Other than the valve issue the stove does indeed seem excellent. The added weight is always a concern – more weight is fine but only if there’s a benefit and time will tell if the Optimus Nova Plus is worth the extra weight. I still have reservations about working with fuel under pressure both from the potential for a seal to give up at an inconvenient time but also from the aspect of pure combustibility. However Multifuel stoves have been around for a long time and I’m assuming they are safe enough if used carefully.

I’m aiming for a night in the hills this weekend, I’ll report back after a proper test!

Update Sunday 03/02/2013

As promised, I took the stove plus Trangia Mini pot and pan on a recent bivvy in the Mournes and I must say, it performed well.

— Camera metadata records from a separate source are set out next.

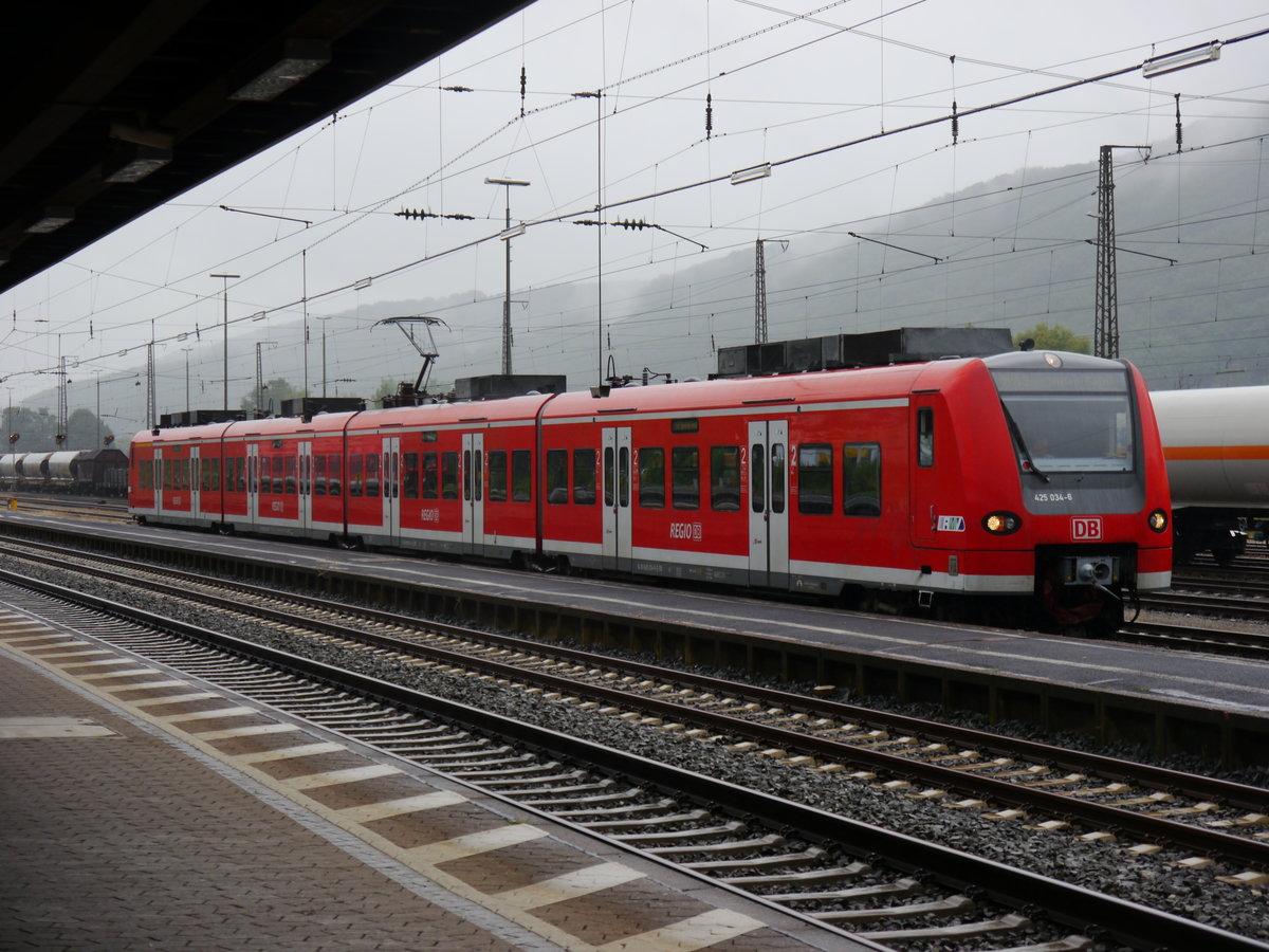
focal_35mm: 78
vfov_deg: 18.9
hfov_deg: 25.0
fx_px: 2859
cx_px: 634
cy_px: 476
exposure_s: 1/160
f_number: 5.6
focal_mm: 39
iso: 160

I didn’t cook anything too exciting, just heating microwave rice with a sauce and boiling water for coffee but in both tests the stove was excellent. Fast to use, easy to adjust flame and minimum bother all round. It’s still much heavier than meths or ultralight gas alternatives but for speed and ease of use I’d highly recommend it. I didn’t get a chance to weigh it on my return but an estimate of 800g for stove + 300ml fuel  using 100ml per person per day does seem accurate, if anything the 100ml could be lower depending on complexity of food. Obviously I’m using a 400ml fuel bottle, if you wanted a bigger vessel then the weight would increase.

This entry was posted in Gear Reviews.

2 Responses to Optimus Nova Plus Multifuel Stove Review

  1. Maarten says:

    Bought this beautifully designed stove (Nova Plus) in august 2012 and took it on several long and short backpacking trips. It never burned steady, but pulsating. Simmering wasn’t as easy as claimed, stove went out or didn’t simmer. Tried everything from cleaning, pumping, replacing parts, white gas (I usually burn unleaded) nothing helps. As a proud owner of the optimus 8R Hunter and 111 Hiker I am seriously disappointed with this crappy piece of hardware. On my last trip in the north of Sweden it completely failed to function after 7 days. Despite of replacing nearly every part before I left and during the trip, I had to eat cold muesly, nuts, chocolate and tasteless emergency keks for three days.
    I returned the stove to my retailer, he has trouble to get thes optimus people to respond. Waiting for two weeks now.

  2. Adderhops says:

    I have been using this stove model for approximately four years and not have had any problems with it. Yes, operation of the regulator takes a bit of getting used to but after a few runs everything operates smoothly and the stove is highly efficient and superbly effective. I use the stove in its original compact and lightweight format and with a Trangia adaptor when I have the luxury of being able to carry extra kit e.g. On canoe trips.

    The stove can be adjusted to give a roaring high heat flame for rapid boiling to a fairly gentle simmer. I use unleaded petrol and regularly use the built-in jet cleaning ‘shuttle’ to maintain top performance. This is without doubt the best compact, powerful stove I have used and indeed seen. 10/10 for performance, portability and reliability.